For the first time ever in this country the referendum on Scottish independence gives 16 and 17-year-olds the chance to vote. Helen Brown talked to Halima Kolo, who appears in this Sunday’s BBC Scotland documentary about being 16 in 2014.
Being 16 in 2014 is a programme that does exactly what it says on the tin. It’s a different view of youth culture from the perspective of the young themselves in their own words and voices, with no commentary or narration to interrupt or distort how these typical, yet highly individual characters see their life and times.
It opens up the world of young people living in Scotland, teenagers from all different backgrounds and walks of life who are not only on the brink of making some of the biggest personal decisions of their young lives. In less than three weeks’ time, they will also have both a say in what their future homeland will look like and a vote to back it up. It’s pioneering politics nearly 100,000 in the eligible age group have registered to take part and their contribution, pro or con, could be crucial.
And yet it’s still a time of life for most young people that, while full of potential and possibilities, is also fraught with difficulties, problems and pressures. These kids are dealing with everything from vital exams to hormonal and emotional changes, the awkwardness of fitting in with the crowd or standing out from it, what they wear, what they look like, how they get on with their peers and parents, where education might or might not take them and how they spend their time, from scouting to social networking.
It’s a lot to deal with and think about at the best of times. Brandon, from Cumbernauld, reiterated the cry of the teenager since probably long before that term was even invented. “No-one listens to ME.” Ida a sparky girl feeling very much confined by the geography of her life in remote Morar, probably puts it at its scary best. “You’re making life decisions even though you haven’t lived most of your life.” And no bigger decision, perhaps, than one that shapes your country’s future.
That’s something that’s very much to the fore for Halima Kolo, born in Nigeria, who has lived in Dundee for the past eight years. “I think it’s important that adults are depending on us; that they feel they can depend on us and that we’re trusted,” she says. “My brother is 18 and when he was 16, he and his age group weren’t trusted like this. It’s quite a privilege, being depended on for the future.”
One of Halima’s teachers suggested that she should apply to be part of the BBC programme and she admits that she was “really scared!” at the interviews in Edinburgh and didn’t feel she had answered as well as some of the other potential participants. “I was shocked when the email came in saying they’d like me to be in it. My friends kept saying: ‘You’re going to be famous!’ ”

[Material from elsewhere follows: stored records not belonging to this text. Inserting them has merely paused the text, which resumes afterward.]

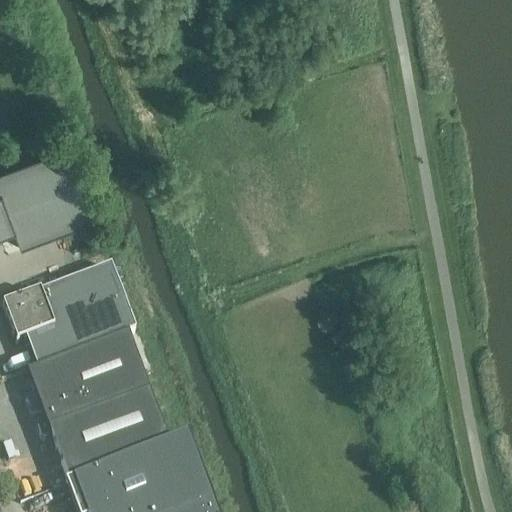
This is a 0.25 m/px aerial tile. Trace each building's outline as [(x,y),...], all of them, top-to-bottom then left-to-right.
[(0,170),(0,190),(0,191),(14,228),(13,228),(13,229),(20,246),(92,219),(65,146),(0,170)] [(0,233),(13,229),(13,228),(14,228),(0,191),(0,190),(0,233)] [(52,331),(24,342),(35,372),(127,338),(127,337),(134,335),(109,268),(39,294),(52,331)] [(39,294),(1,308),(15,345),(24,342),(52,331),(39,294)] [(127,338),(35,372),(26,375),(33,394),(24,397),(30,415),(40,412),(47,431),(148,393),(127,338)] [(148,393),(47,431),(66,484),(168,445),(148,393)] [(64,485),(74,511),(158,511),(207,493),(186,438),(168,445),(66,484),(64,485)] [(214,511),(207,493),(158,511),(214,511)]
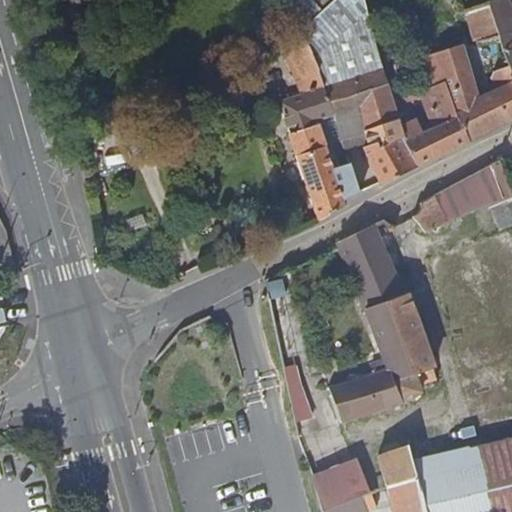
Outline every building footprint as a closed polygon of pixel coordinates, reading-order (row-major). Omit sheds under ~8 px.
[(311,0),(286,0),(281,4),(300,27),(320,9),(311,0)] [(337,0),(304,32),(318,73),(324,90),(330,107),(356,98),(392,87),(364,0),(337,0)] [(311,0),(320,9),(331,0),(311,0)] [(511,18),(507,2),(495,6),(501,26),(511,22),(511,18)] [(483,44),(505,36),(504,34),(501,26),(495,6),(473,14),(483,44)] [(413,20),(418,33),(425,31),(420,18),(413,20)] [(511,22),(501,26),(504,34),(511,30),(511,22)] [(295,81),(318,73),(304,32),(274,62),(277,65),(284,57),(294,55),(295,60),(289,63),(295,81)] [(442,55),(453,85),(473,144),(500,128),(511,122),(511,69),(502,74),(500,76),(498,81),(502,89),(485,97),(467,46),(442,55)] [(446,126),(412,144),(423,169),(467,146),(473,144),(453,85),(438,91),(435,82),(408,92),(411,100),(434,92),(446,126)] [(392,87),(356,98),(373,145),(365,148),(381,184),(383,189),(423,169),(412,144),(407,132),(392,87)] [(297,157),(321,223),(347,206),(346,201),(361,193),(350,162),(349,162),(330,107),(324,90),(297,96),(280,103),(299,157),(297,157)] [(511,188),(502,159),(421,202),(414,214),(423,226),(491,200),(502,230),(511,226),(511,188)] [(374,374),(332,387),(343,423),(405,405),(419,395),(415,378),(418,377),(423,386),(435,383),(433,371),(406,297),(400,299),(372,226),(338,243),(341,250),(340,250),(385,361),(372,366),(374,374)] [(296,419),(309,417),(302,364),(289,366),(296,419)] [(511,511),(511,441),(418,463),(414,447),(379,457),(390,486),(395,511),(511,511)] [(359,462),(306,477),(316,509),(368,494),(359,462)]
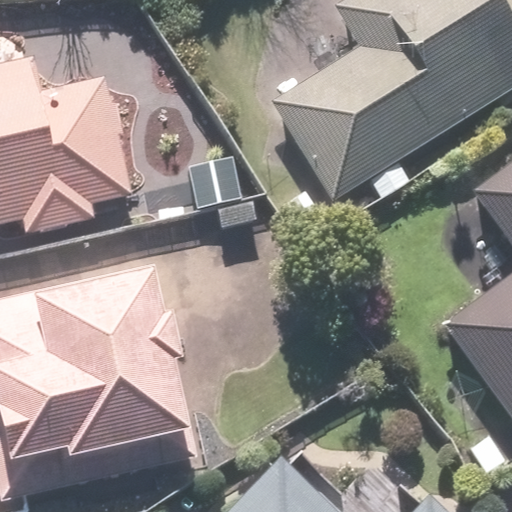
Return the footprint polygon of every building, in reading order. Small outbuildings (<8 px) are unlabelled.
[(408,167),(511,99),(511,0),(357,0),(339,12),(364,51),(281,104),(343,200),(370,183),(385,206),(419,184),(408,167)] [(0,224),(37,216),(41,235),(110,220),(107,203),(144,194),(118,82),(58,95),(51,61),(2,72),(0,62),(0,224)] [(511,409),(511,169),(479,194),(511,238),(511,289),(455,333),(511,409)] [(213,459),(173,276),(0,306),(0,425),(13,495),(213,459)] [(455,511),(439,496),(423,511),(336,511),(293,469),(251,511),(455,511)]
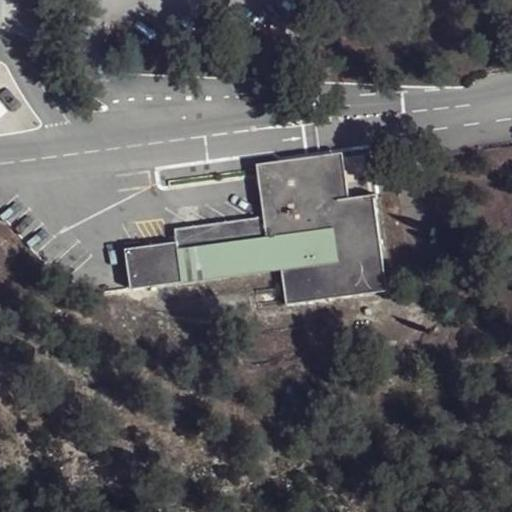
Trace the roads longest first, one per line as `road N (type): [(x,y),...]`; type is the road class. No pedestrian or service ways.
road 1 (unclassified): [(97,153),(511,105)]
road 2 (unclassified): [(0,23),(19,76),(49,116),(97,153)]
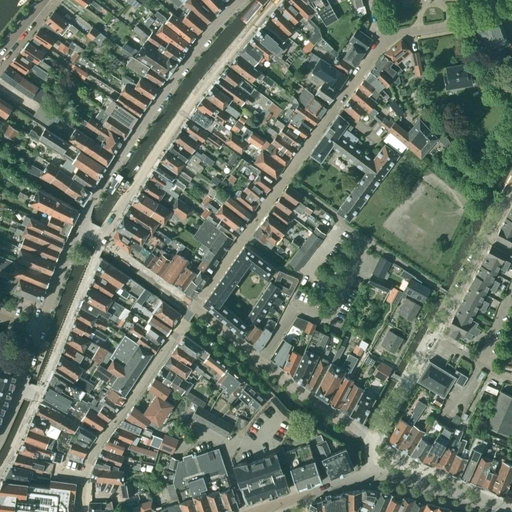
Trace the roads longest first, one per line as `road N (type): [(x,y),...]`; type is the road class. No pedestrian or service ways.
road 1 (residential): [(206,287),(383,39)]
road 2 (residential): [(100,239),(183,114),(276,0)]
road 3 (residential): [(80,228),(160,96),(239,0)]
road 4 (residential): [(81,511),(90,457),(180,326)]
road 5 (residential): [(17,389),(80,228)]
road 6 (residential): [(511,187),(430,337)]
road 7 (residential): [(37,396),(100,239)]
road 8 (tertiary): [(511,510),(370,474)]
road 9 (residential): [(511,10),(383,39)]
road 10 (residential): [(365,437),(260,360)]
road 11 (residential): [(430,337),(367,442)]
road 12 (tertiary): [(370,474),(254,511)]
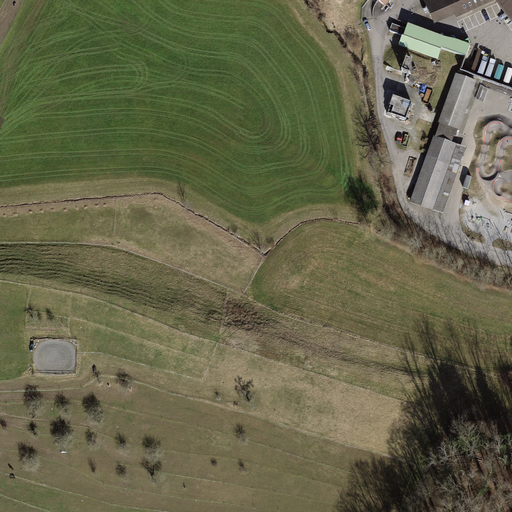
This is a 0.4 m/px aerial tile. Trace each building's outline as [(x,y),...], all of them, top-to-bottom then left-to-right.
[(511,0),(421,0),(433,26),(454,15),(456,19),(491,2),(511,29),(511,0)] [(468,47),(406,25),(402,36),(464,58),(468,47)] [(414,62),(404,59),(400,71),(410,74),(414,62)] [(456,76),(438,126),(459,133),(477,83),(456,76)] [(411,104),(393,98),(387,114),(405,121),(411,104)] [(467,150),(432,138),(409,202),(444,215),(467,150)]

Currently in her fifth year at St John’s High School in the city, Halima is an only daughter, with four brothers and a large extended family with whom she loves to spend time. She came to live in Dundee when she was coming up for eight years old but her family retains its links with Nigeria and a recent visit for a family wedding was recorded for this documentary.

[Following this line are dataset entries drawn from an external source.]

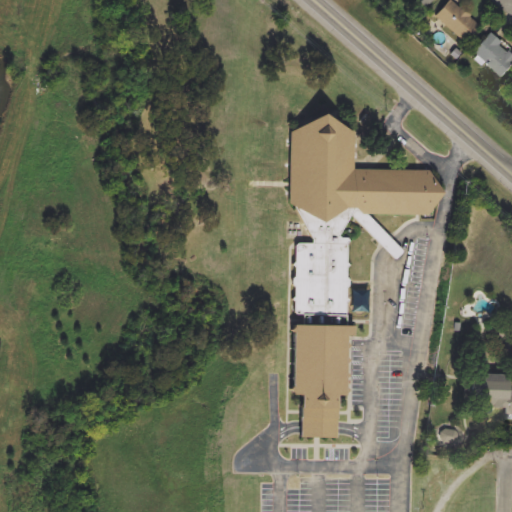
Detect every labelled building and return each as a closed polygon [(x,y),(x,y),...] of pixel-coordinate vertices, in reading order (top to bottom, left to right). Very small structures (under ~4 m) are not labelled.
[(432,0),(424,8),(415,0),(432,0)] [(451,0),(479,27),(464,44),(433,15),(447,0),(451,0)] [(511,66),(500,80),(471,53),(490,33),(511,52),(511,66)] [(369,216),(403,251),(393,261),(351,216),(348,217),(336,238),(344,238),(345,326),(348,326),(348,337),(344,337),(345,396),(331,397),(332,438),(295,439),(295,395),(288,395),(287,325),(300,325),(300,313),(291,314),(290,245),(311,244),(311,239),(288,205),(287,134),(316,114),(352,134),(352,170),(431,170),(431,215),(369,216)] [(511,412),(465,412),(466,380),(505,381),(505,390),(511,390),(511,412)] [(442,429),(457,429),(457,443),(442,443),(442,429)]
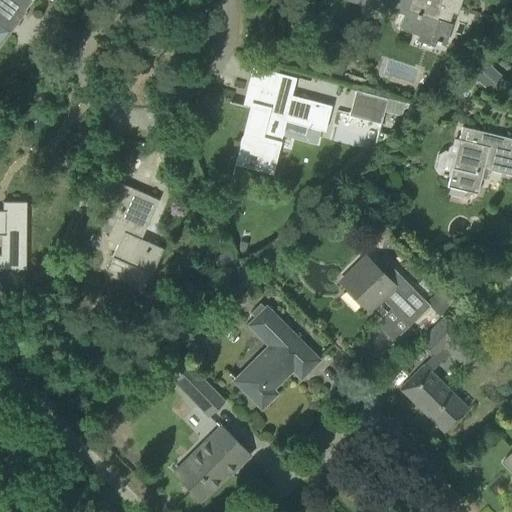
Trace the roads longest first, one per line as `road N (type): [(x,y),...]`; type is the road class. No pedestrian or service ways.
road 1 (residential): [(226,0),(224,48),(202,79),(159,117),(117,118),(79,71),(88,34),(126,0)]
road 2 (residential): [(314,452),(349,418),(367,417),(466,511)]
road 3 (unclassified): [(142,511),(0,367)]
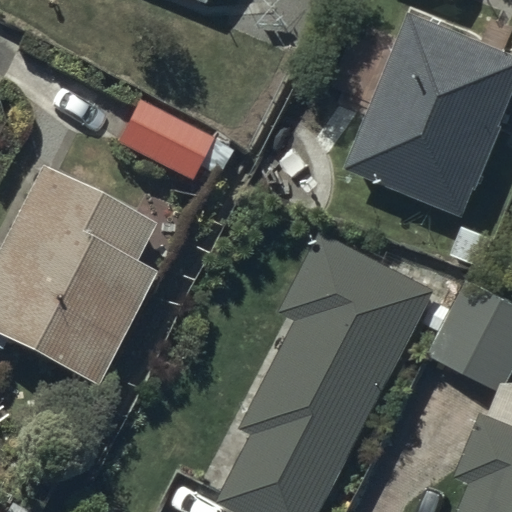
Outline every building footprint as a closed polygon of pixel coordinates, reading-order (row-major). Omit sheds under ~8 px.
[(511,93),(511,50),(410,10),(347,166),(464,213),(511,93)] [(210,140),(137,102),(117,141),(189,179),(210,140)] [(229,152),(211,143),(199,167),(217,176),(229,152)] [(153,225),(38,166),(0,239),(0,337),(95,386),(152,276),(132,266),(153,225)] [(484,235),(464,227),(453,255),(472,263),(484,235)] [(318,511),(434,290),(322,232),(280,312),(296,320),(241,424),(256,432),(222,499),(247,511),(318,511)] [(511,367),(511,304),(468,281),(430,353),(500,390),(511,367)] [(450,307),(437,300),(426,321),(439,328),(450,307)] [(511,511),(511,423),(485,412),(459,476),(475,483),(462,511),(511,511)]
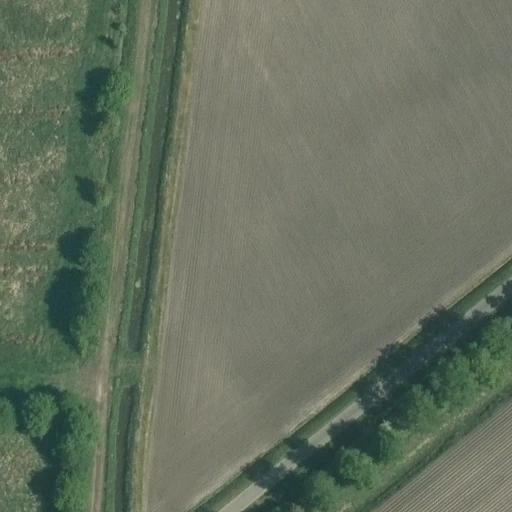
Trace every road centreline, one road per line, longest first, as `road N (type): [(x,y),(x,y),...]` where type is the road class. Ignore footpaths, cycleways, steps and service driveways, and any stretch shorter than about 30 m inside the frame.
road 1 (track): [(152,0),(103,414),(101,511)]
road 2 (unclassified): [(232,511),(511,288)]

And being 16, as she says on screen: “…is the best thing ever. You can try everything or most things and not take everything too seriously. You can live in the moment as a child.” But moving on is part of the bigger picture, too. She has strong feelings for both countries and loves the fact that she still has her Nigerian “self” going back to her home nation, she says in the documentary footage, helped her to pick up how to be a woman, more mature and grown up. And it encouraged her to think about doing more cooking, something she hadn’t tried much before!

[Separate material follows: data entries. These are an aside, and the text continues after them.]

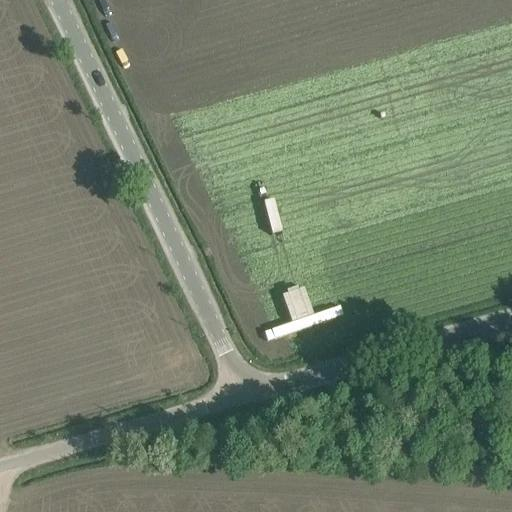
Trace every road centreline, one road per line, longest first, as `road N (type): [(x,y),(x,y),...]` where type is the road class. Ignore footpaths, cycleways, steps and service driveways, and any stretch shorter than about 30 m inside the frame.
road 1 (unclassified): [(244,394),(55,0)]
road 2 (unclassified): [(244,394),(511,319)]
road 3 (unclassified): [(0,467),(244,394)]
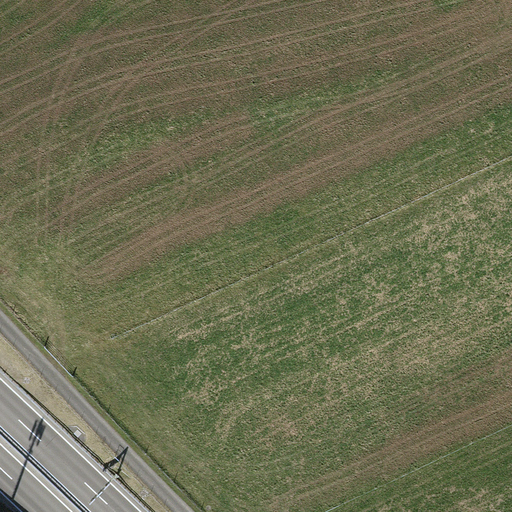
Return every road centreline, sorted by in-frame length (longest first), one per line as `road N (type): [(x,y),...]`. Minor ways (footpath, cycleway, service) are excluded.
road 1 (track): [(0,318),(185,511)]
road 2 (trunk): [(116,511),(0,401)]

But she still feels very Scottish, very “from here”. She says: “I do feel privileged not many people get the opportunities I’m having to study and learn. When you think of the dangers in Nigeria, the kidnappings and bombings, there are many of those girls who would love to be doing what I’m doing, having these chances.”
She may be going back to visit Nigeria again at the end of the year but before then, she hopes to get the grades to take her to university to study philosophy, probably out in the wider world. For her, it’s a special and interesting time to be young in Scotland. But it’s not perfect, as she tells the cameras. “I would like to live somewhere warm, like Bora Bora!”
I watched the first of this two-part series and was seriously impressed by how articulate, caring and thoughtful most of these young people were. I don’t know if they were wise beyond their years but if they can carry their youthful freshness, determination and individuality into their later lives, I think all our futures may be in very safe hands.
Being 16 in 2014 Part 1 is on BBC2 Scotland on Sunday August 31 from 9-10pm.